Texto para leer »
El miércoles madrugué tanto que le gané en la carrera al sol, pero aquella era, sí o sí, había que terminarlo todo aquel día, y además, estaba sola en aquel último tramo.
Hablé con él y le recordé el plan de aquella tarde-noche “¿esta noche…?” “Sí, no me jodas”. “Esta noche es el cumpleaños de mi abuela”. “No me jodas”.
En serio, llevaba proponiéndole aquello desde hacía… ¿Diez días? No podía hacerme aquello a escasas diez horas. Pero sí, lo estaba haciendo. Al final me cedió la noche, y aunque ya no podría llevarle a esa escalera de incendios a ver la puesta de sol, llevaba tantísimo tiempo actuando bajo presión que mi capacidad de improvisación estaba alcanzando unas cotas insospechadas, así que rehíce el plan hasta cuadrarlo a las nuevas circunstancias.

Líneas »
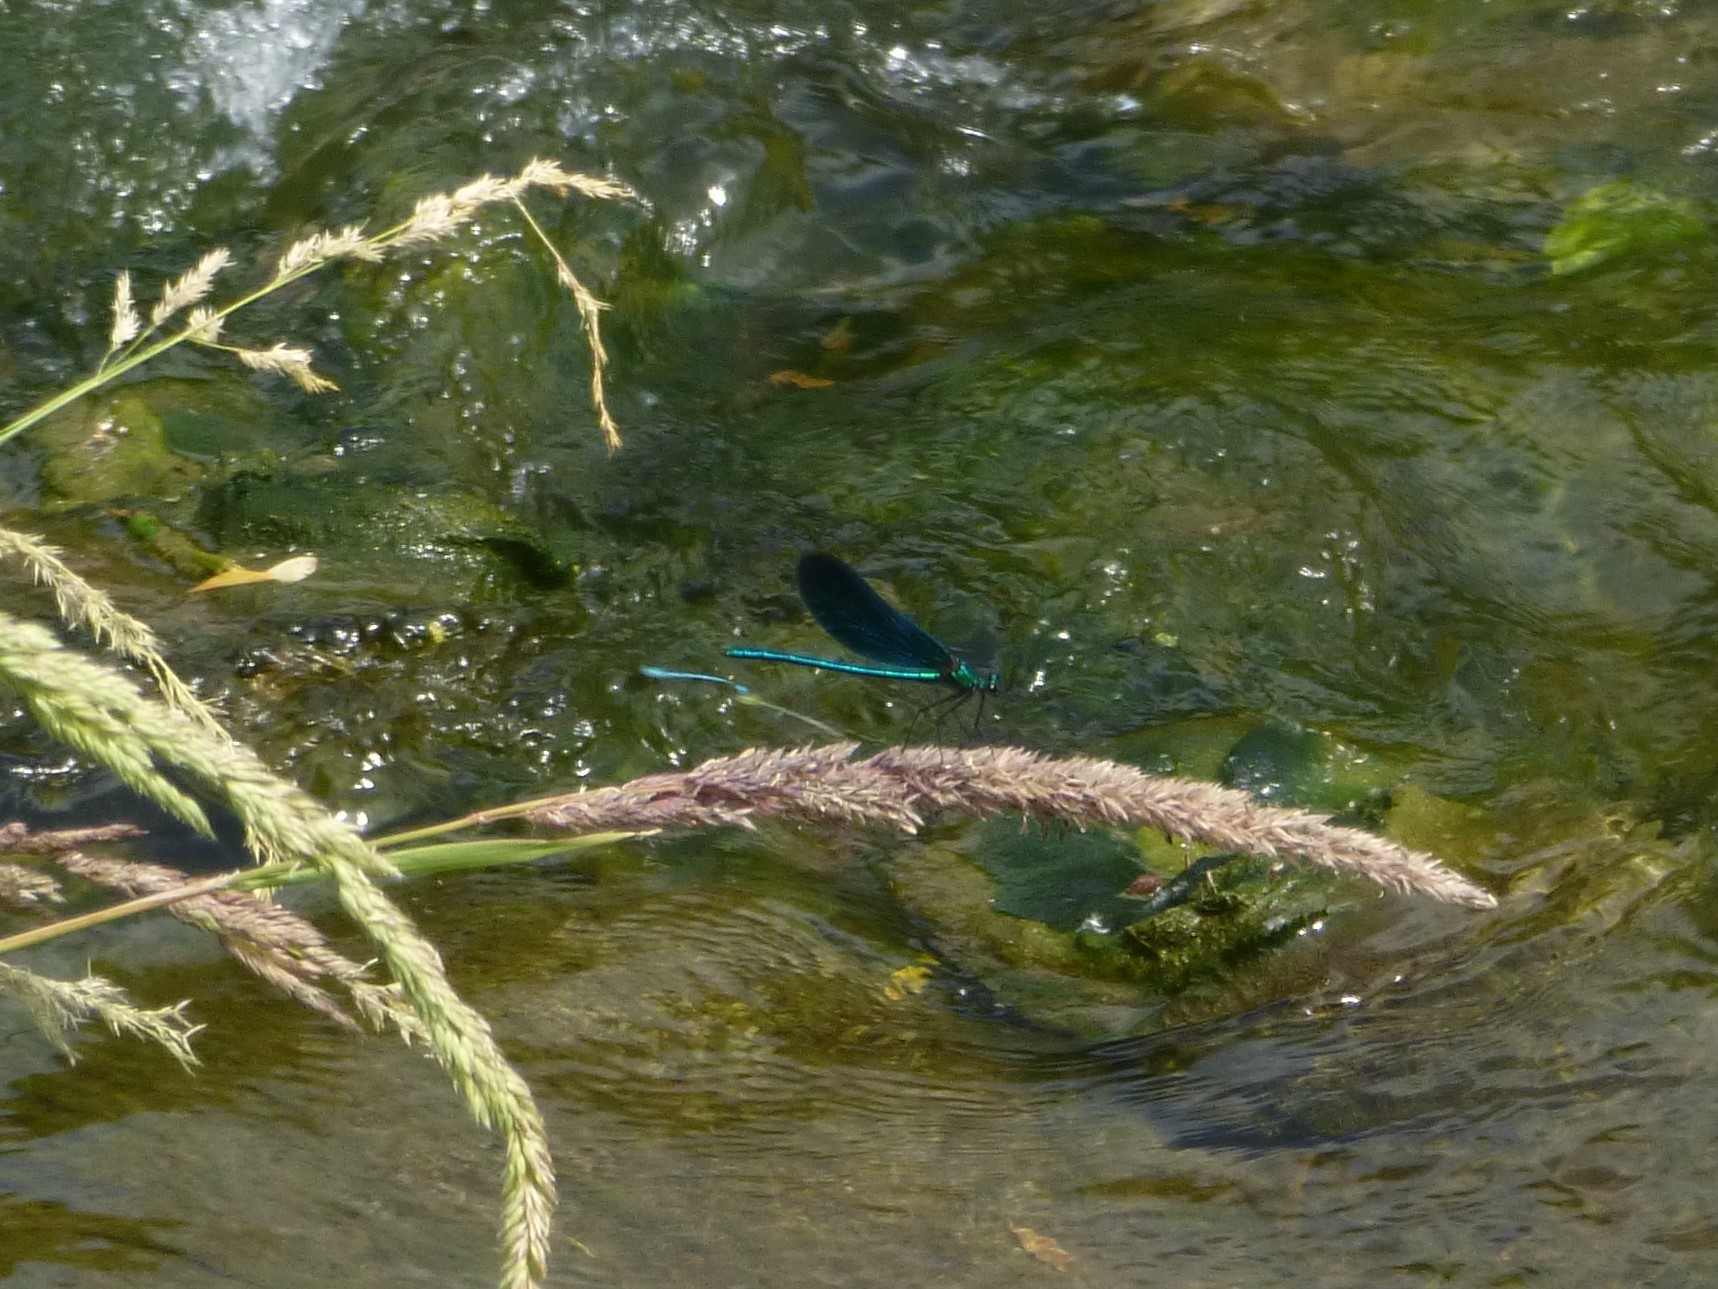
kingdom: Animalia
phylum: Arthropoda
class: Insecta
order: Odonata
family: Calopterygidae
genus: Calopteryx
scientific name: Calopteryx virgo
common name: Beautiful demoiselle
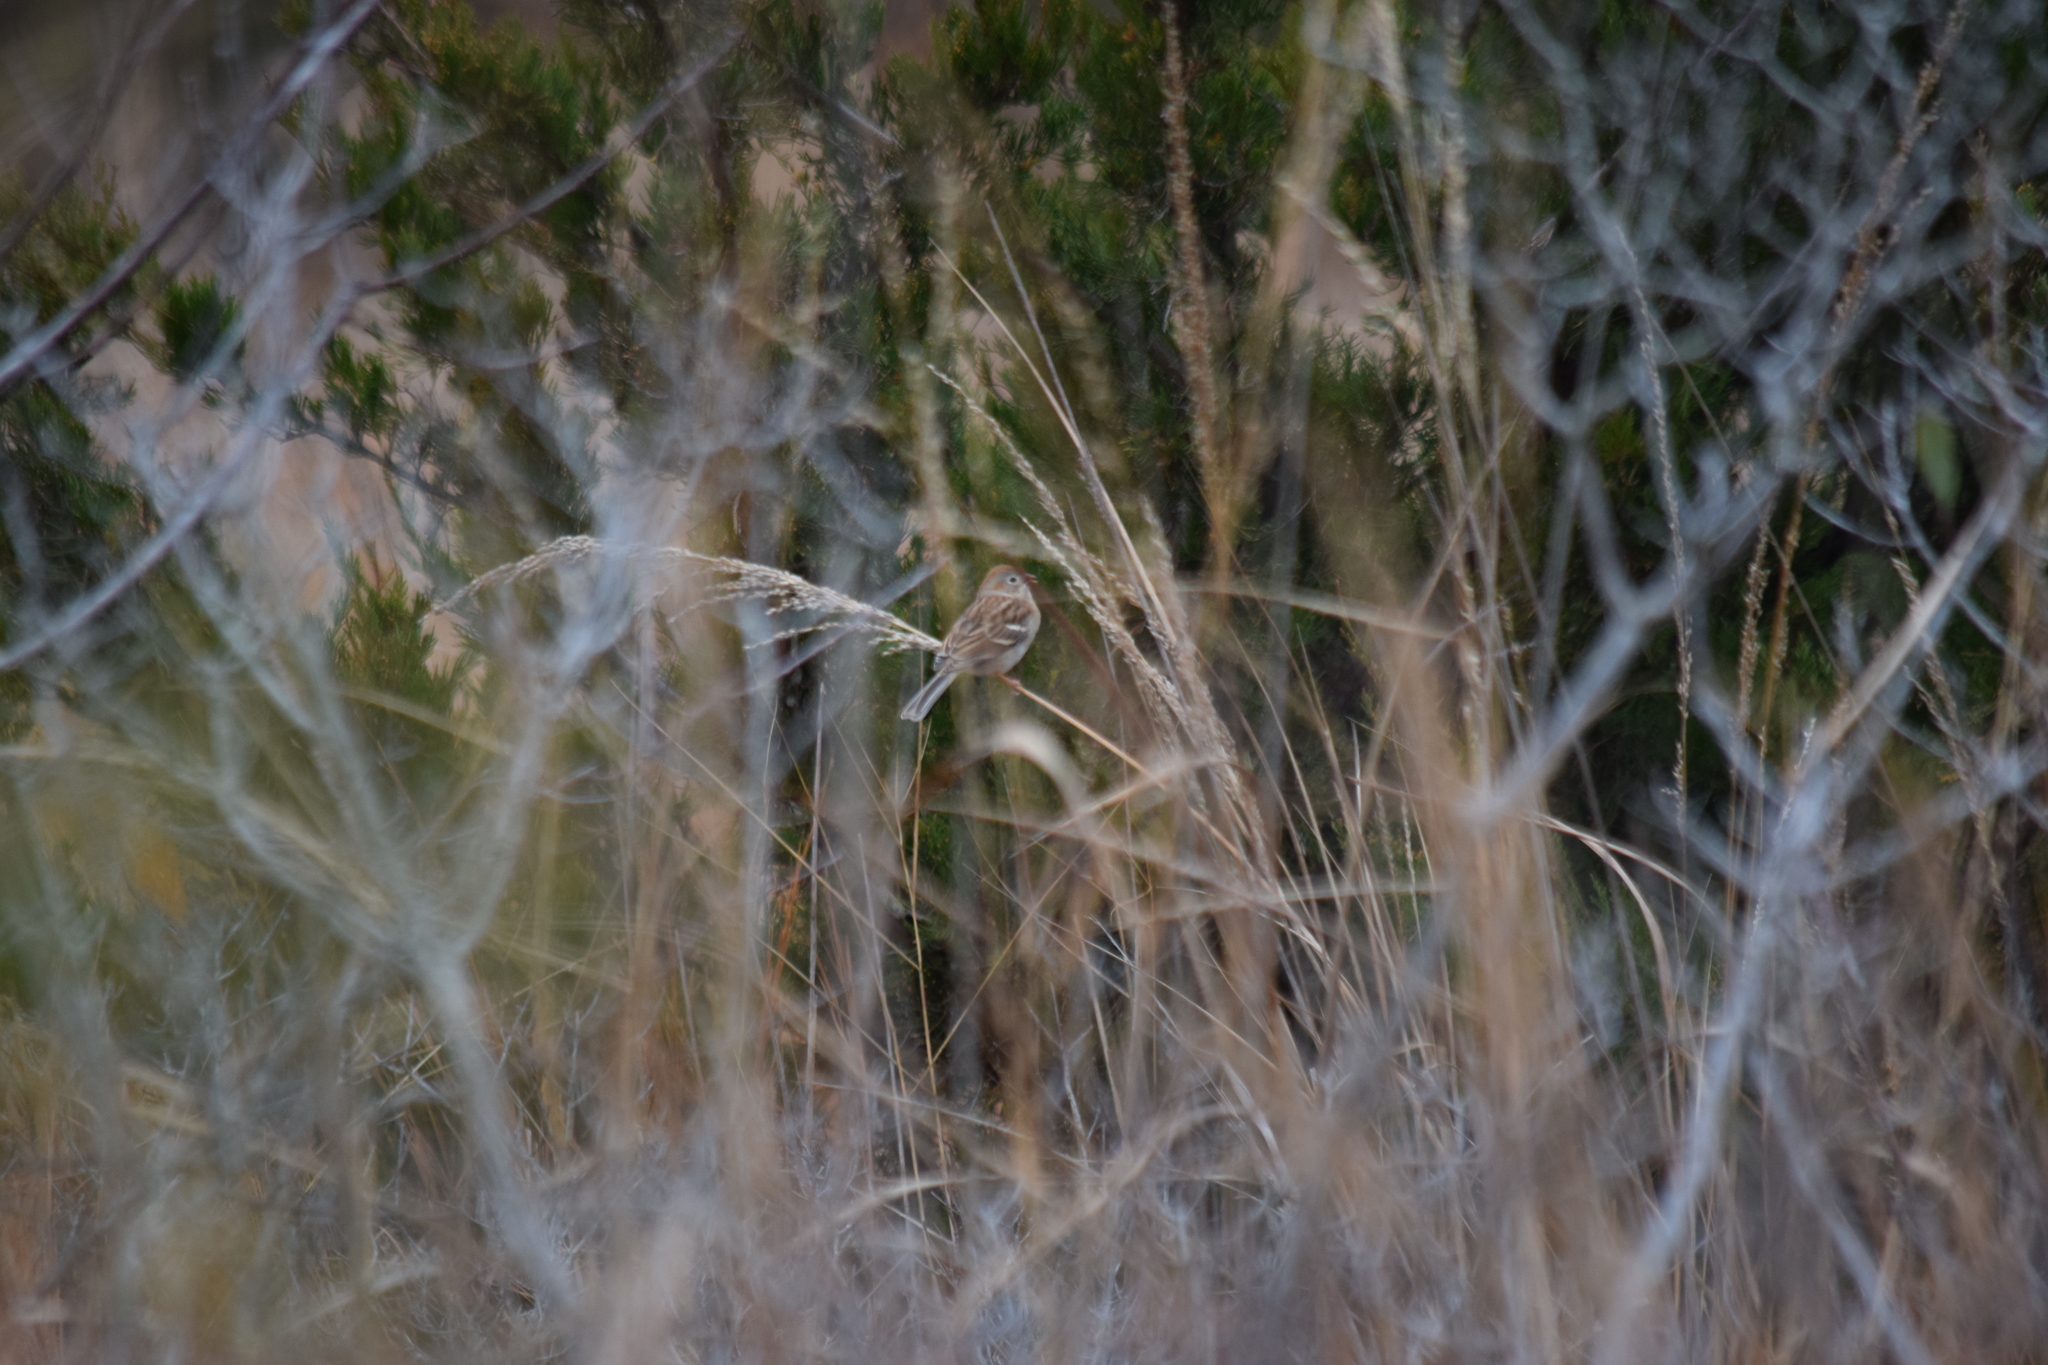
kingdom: Animalia
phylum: Chordata
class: Aves
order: Passeriformes
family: Passerellidae
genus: Spizella
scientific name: Spizella pusilla
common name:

Tarea asignada » Reproduce al pie de la letra el fragmento del texto para leer que va desde "El miércoles madrugué" hasta "las nuevas circunstancias.".

Resultado del ejercicio »
El miércoles madrugué tanto que le gané en la carrera al sol, pero aquella era, sí o sí, había que terminarlo todo aquel día, y además, estaba sola en aquel último tramo.
Hablé con él y le recordé el plan de aquella tarde-noche “¿esta noche…?” “Sí, no me jodas”. “Esta noche es el cumpleaños de mi abuela”. “No me jodas”.
En serio, llevaba proponiéndole aquello desde hacía… ¿Diez días? No podía hacerme aquello a escasas diez horas. Pero sí, lo estaba haciendo. Al final me cedió la noche, y aunque ya no podría llevarle a esa escalera de incendios a ver la puesta de sol, llevaba tantísimo tiempo actuando bajo presión que mi capacidad de improvisación estaba alcanzando unas cotas insospechadas, así que rehíce el plan hasta cuadrarlo a las nuevas circunstancias.